I know what you’re thinking, sure that’s good stuff, but it isn’t that brilliant. Two things. Along the way, in order to express himself, he invented vector mathematics. His method was later adapted into a textbook in 1902 “Vector Analysis” which remains the basis of this area of calculus to this day. If you have ever worked out a dot-product or cross-product of a set of vectors in a math class, you have used Gibbs invention, for which he was never paid a cent. In addition, Gibbs’ laws related to the equations of state and irreversibility are consistent with what was later discovered in quantum mechanics which hadn’t even been theorised until 50 years after Gibbs died (the resolution of Gibbs paradox related to the entropy of mixed gases). So he designed an areas of science that is consistent with revolutionary changes that followed (relativity and quantum mechanics). So take that Isaac Newton! (who had a very good publicist by the way)
_ _ _ _ _ _ _
* _Check your understanding_:
A) Rewrite the paragraph of the passage on Gibbs that begins "I know what you're thinking" as a short list that keeps its main facts.
B) Resume the passage on Gibbs after its last sentence and carry it further.
The listing after the passage on Gibbs plays no part in this exercise.
_ _ _ _ _ _ _
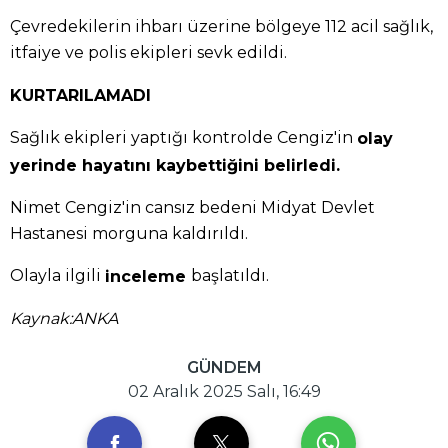
Çevredekilerin ihbarı üzerine bölgeye 112 acil sağlık,
itfaiye ve polis ekipleri sevk edildi.
KURTARILAMADI
Sağlık ekipleri yaptığı kontrolde Cengiz'in
olay
yerinde hayatını kaybettiğini belirledi.
Nimet Cengiz'in cansız bedeni Midyat Devlet
Hastanesi morguna kaldırıldı.
Olayla ilgili
başlatıldı.
inceleme
Kaynak:ANKA
GÜNDEM
02 Aralık 2025 Salı, 16:49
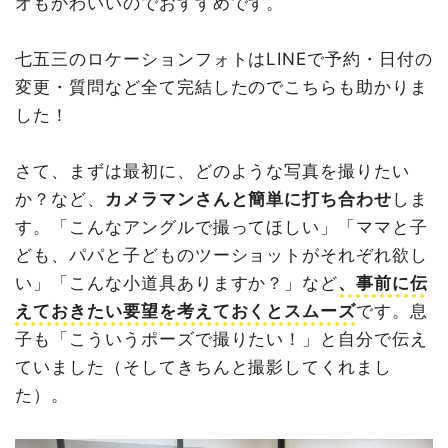
オもかわいいのでおすすめです。
七五三のロケーションフォトはLINEで予約・日付の
変更・質問など全て完結したのでこちらも助かりま
した！
さて、まずは最初に、どのような写真を撮りたい
か？など、
カメラマンさんと簡単に打ち合わせ
しま
す。「こんなアングルで撮ってほしい」「ママと子
ども、パパと子どものツーショットがそれぞれ欲し
い」「こんな小道具ありますか？」など
、事前に伝
えておきたい要望を考えておくとスムーズ
です。息
子も「こういうポーズで撮りたい！」と自分で伝え
ていました（そしてきちんと撮影してくれまし
た）。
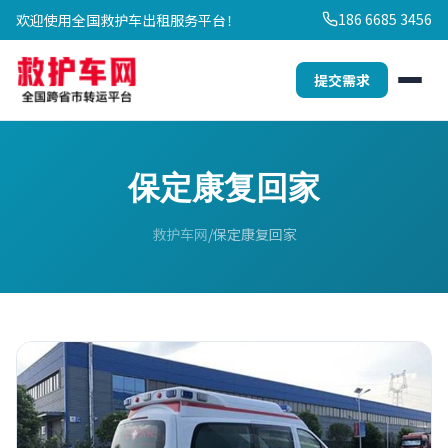
186 6685 3456
欢迎使用全国救护车出租服务平台！
提交需求
保定康复回家
救护车网
保定康复回家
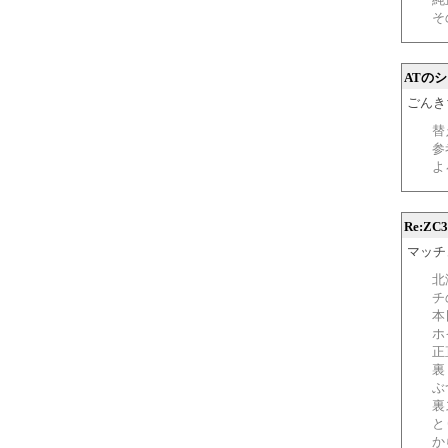
そ
ATの
ごんきち 
替
参
よ
Re:Z
マッチュ 
北
チ
本
ホ
正
裏
ぶ
裏
と
か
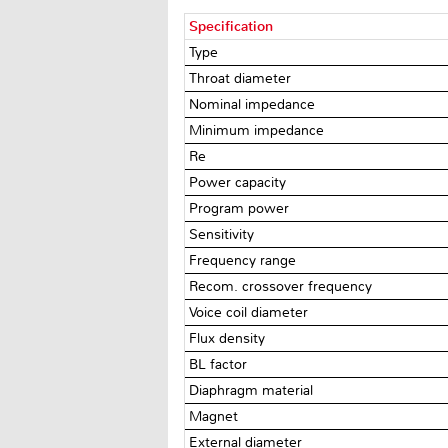
Specification
Type
Throat diameter
Nominal impedance
Minimum impedance
Re
Power capacity
Program power
Sensitivity
Frequency range
Recom. crossover frequency
Voice coil diameter
Flux density
BL factor
Diaphragm material
Magnet
External diameter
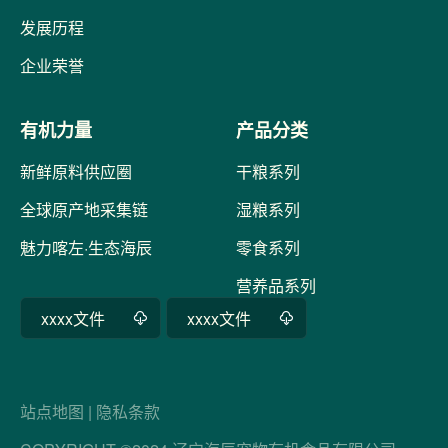
发展历程
企业荣誉
有机力量
产品分类
新鲜原料供应圈
干粮系列
全球原产地采集链
湿粮系列
魅力喀左·生态海辰
零食系列
营养品系列
xxxx文件
xxxx文件
站点地图
|
隐私条款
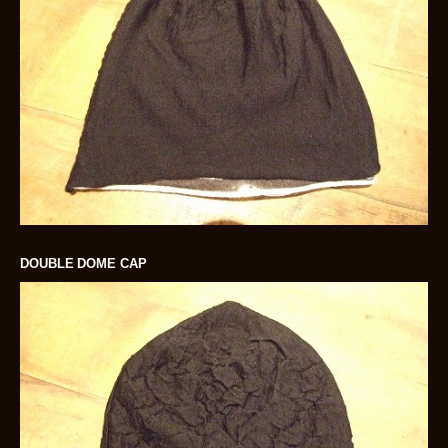
DOUBLE DOME CAP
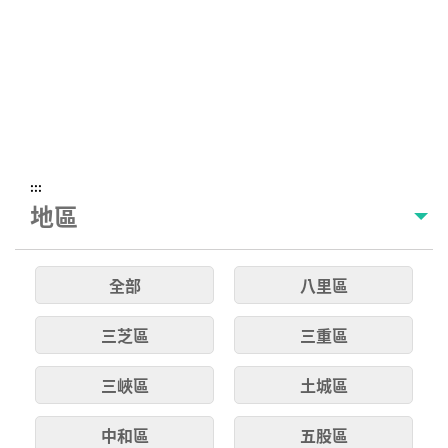
:::
地區
全部
八里區
三芝區
三重區
三峽區
土城區
中和區
五股區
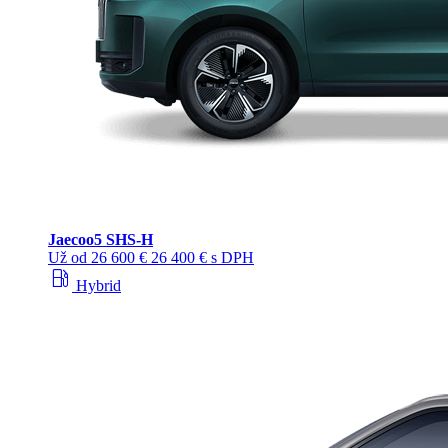
Jaecoo
5 SHS-H
Už od
26 600 €
26 400 € s DPH
local_gas_station
Hybrid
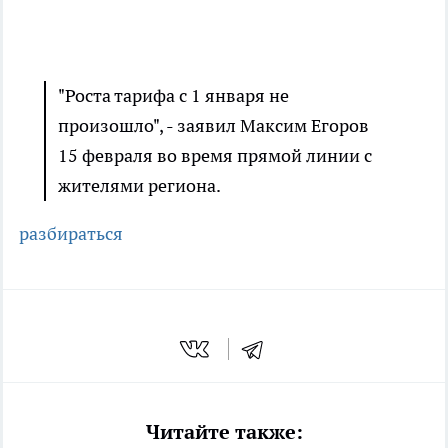
"Роста тарифа с 1 января не
произошло", - заявил Максим Егоров
15 февраля во время прямой линии с
жителями региона.
разбираться
Читайте также:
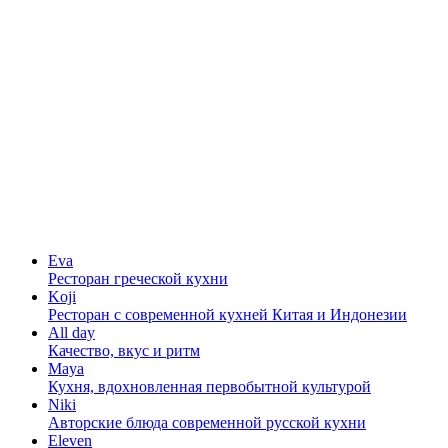
Eva
Ресторан греческой кухни
Koji
Ресторан с cовременной кухней Китая и Индонезии
All day
Качество, вкус и ритм
Maya
Кухня, вдохновленная первобытной культурой
Niki
Авторские блюда современной русской кухни
Eleven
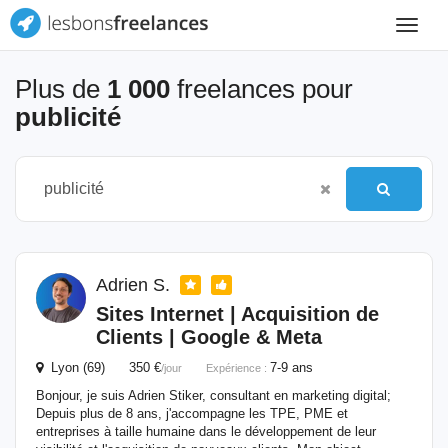
Toggle
navigat
Plus de
1 000
freelances pour
publicité
Adrien S.
Sites Internet | Acquisition de
Clients | Google & Meta
Lyon (69) 350 €
7-9 ans
/jour
Expérience :
Bonjour, je suis Adrien Stiker, consultant en marketing digital;
Depuis plus de 8 ans, j'accompagne les TPE, PME et
entreprises à taille humaine dans le développement de leur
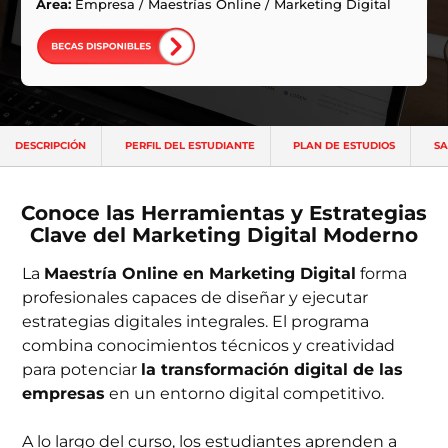
ntas Frecuentes
Área:
Empresa
/
Maestrías Online
/
Marketing Digital
DESCRIPCIÓN
PERFIL DEL ESTUDIANTE
PLAN DE ESTUDIOS
SA
Conoce las Herramientas y Estrategias
Clave del Marketing Digital Moderno
La
Maestría Online en Marketing Digital
forma
profesionales capaces de diseñar y ejecutar
estrategias digitales integrales. El programa
combina conocimientos técnicos y creatividad
para potenciar
la transformación digital de las
empresas
en un entorno digital competitivo.
A lo largo del curso, los estudiantes aprenden a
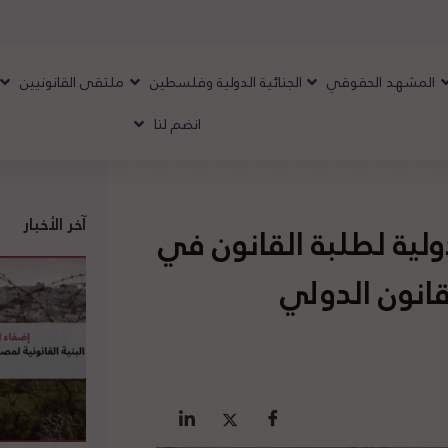
المشهد الحقوقي
الجنائية الدولية وفلسطين
ملتقى القانونيين
انضم لنا
آخر الأخبار
ولية لطلبة القانون في
قانون الدولي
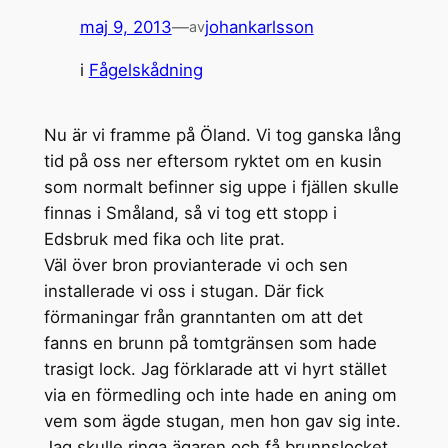
maj 9, 2013
—
johankarlsson
av
i
Fågelskådning
Nu är vi framme på Öland. Vi tog ganska lång
tid på oss ner eftersom ryktet om en kusin
som normalt befinner sig uppe i fjällen skulle
finnas i Småland, så vi tog ett stopp i
Edsbruk med fika och lite prat.
Väl över bron provianterade vi och sen
installerade vi oss i stugan. Där fick
förmaningar från granntanten om att det
fanns en brunn på tomtgränsen som hade
trasigt lock. Jag förklarade att vi hyrt stället
via en förmedling och inte hade en aning om
vem som ägde stugan, men hon gav sig inte.
Jag skulle ringa ägaren och få brunnslocket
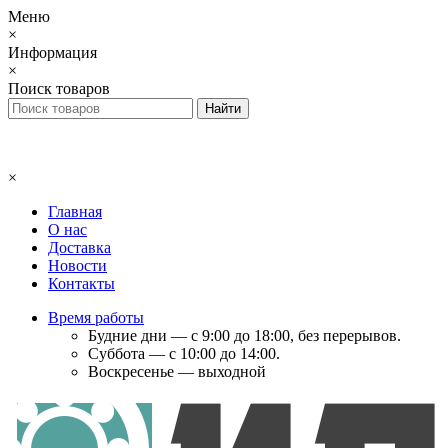
Меню
×
Информация
×
Поиск товаров
×
Главная
О нас
Доставка
Новости
Контакты
Время работы
Будние дни — с 9:00 до 18:00, без перерывов.
Суббота — с 10:00 до 14:00.
Воскресенье — выходной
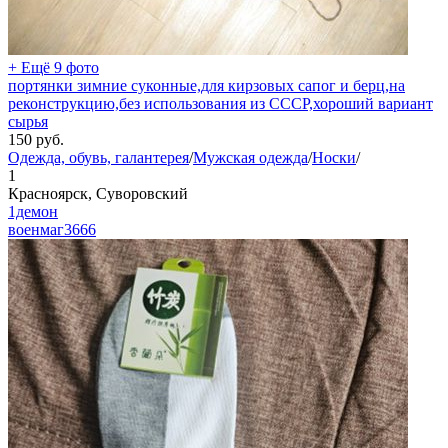
+ Ещё 9 фото
портянки зимние суконные,для кирзовых сапог и берц,на
реконструкцию,без использования из СССР,хороший вариант
сырья
150
руб.
Одежда, обувь, галантерея
/
Мужская одежда
/
Носки
/
1
Красноярск, Суворовский
1демон
военмаг
3666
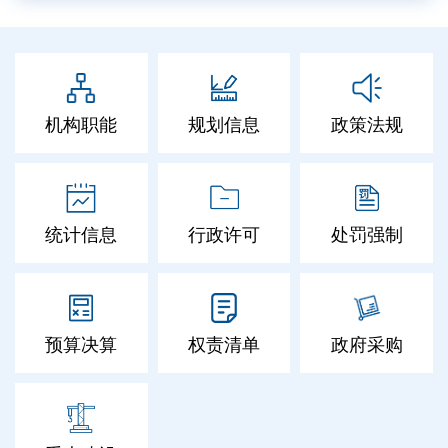
机构职能
规划信息
政策法规
统计信息
行政许可
处罚强制
预算决算
权责清单
政府采购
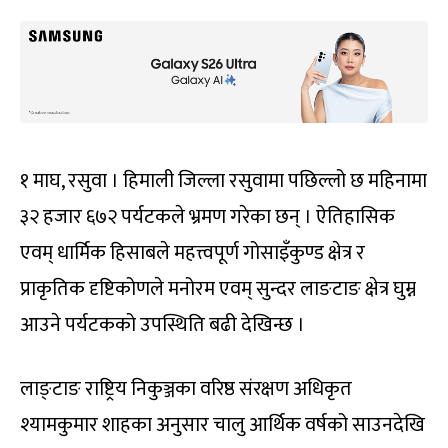
१ माघ, रसुवा । हिमाली जिल्ला रसुवामा पछिल्लो छ महिनामा
३२ हजार ६७२ पर्यटकले भ्रमण गरेका छन् । ऐतिहासिक
एवम् धार्मिक हिसाबले महत्त्वपूर्ण गोसाइँकुण्ड क्षेत्र र
प्राकृतिक दृष्टिकोणले मनोरम एवम् सुन्दर लाङटाङ क्षेत्र घुम्न
आउने पर्यटकको उपस्थिति बढी देखिन्छ ।
लाङ्टाङ राष्ट्रिय निकुञ्जका वरिष्ठ संरक्षण अधिकृत
श्यामकुमार शाहका अनुसार चालु आर्थिक वर्षको साउनदेखि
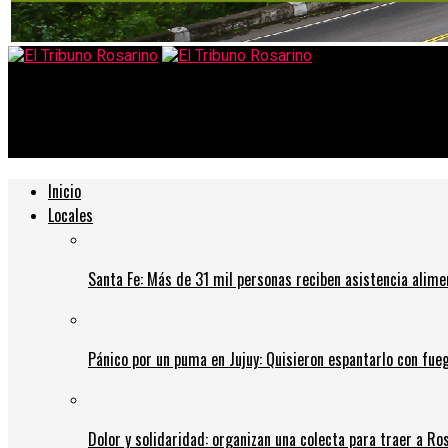
El Tribuno Rosarino
Valentina, la niña rosarina que necesita el medicamento más ca
Inicio
Locales
Santa Fe: Más de 31 mil personas reciben asistencia alime
Pánico por un puma en Jujuy: Quisieron espantarlo con fue
Dolor y solidaridad: organizan una colecta para traer a Ros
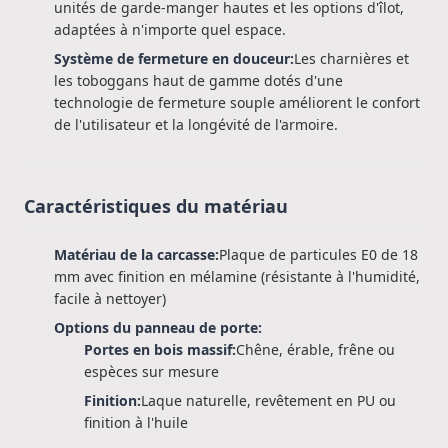
unités de garde-manger hautes et les options d'îlot,
adaptées à n'importe quel espace.
Système de fermeture en douceur:
Les charnières et
les toboggans haut de gamme dotés d'une
technologie de fermeture souple améliorent le confort
de l'utilisateur et la longévité de l'armoire.
Caractéristiques du matériau
Matériau de la carcasse:
Plaque de particules E0 de 18
mm avec finition en mélamine (résistante à l'humidité,
facile à nettoyer)
Options du panneau de porte:
Portes en bois massif:
Chêne, érable, frêne ou
espèces sur mesure
Finition:
Laque naturelle, revêtement en PU ou
finition à l'huile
_ _ _ _ _ _ _
* _Responses in order_:
A)
- To express himself, Gibbs invented vector mathematics.
- His method was later adapted into the 1902 textbook "Vector Analysis," which remains the basis of this area of calculus today.
- Anyone who has worked out a dot-product or cross-product of vectors has used his invention, for which he was never paid.
- His laws on equations of state and irreversibility are consistent with quantum mechanics, which was not theorized until 50 years after his death. An example is the resolution of the Gibbs paradox on the entropy of mixed gases.
- The field he designed is consistent with the revolutionary changes that followed, relativity and quantum mechanics.
- The writer ends with a jab at Isaac Newton, who, the writer says, had a very good publicist.

B)
The article “On the Equilibrium of Heterogeneous Substances” was the work for which he won the Copley Medal. And when I say article, that’s a pretty serious load test of that word. If fact the article was published in as a set of two articles of over 300 pages and containing exactly 700 equations published in 1875 and ’78. The article starts with statements that will become known as the first and second laws of thermodynamics “The energy of the universe is constant” and “The entropy of the universe trends toward a maximum”. The Copley Medal is the highest honour that the Royal Academy of Science bestows, so his brilliance was recognised at the time, but only by a very small number of people that could understand his work. It was said of his citation, “…only James Clerk Maxwell (electro-magnetic theory) could understand his work, and now he is dead” (when JCM died unexpectedly in 1879 at 49)
Albert Einstein said that Gibbs was one of the scientists in the history of the world that he most admired, calling him “the greatest mind in American history”
There was no Nobel Prize during Gibbs’ lifetime, but Gibbs’ work that won him the Copley Medal is cited by 17 Nobel Prize winners as formative in their work in areas as diverse as Economics, Electromagnetism, Crystallography and Biology. His work did not come into wide use until the 1950s when rapid industrial expansion and scientific study ‘caught up’.
“Elementary Principles of Statistical Mechanics”, the textbook written from his work in 1902, is essentially taught unchanged to students of thermodynamics to this day. Any engineer that learns the basics of unit operations (heat transfer, mass transfer and energy transfer) is beholden to Gibbs.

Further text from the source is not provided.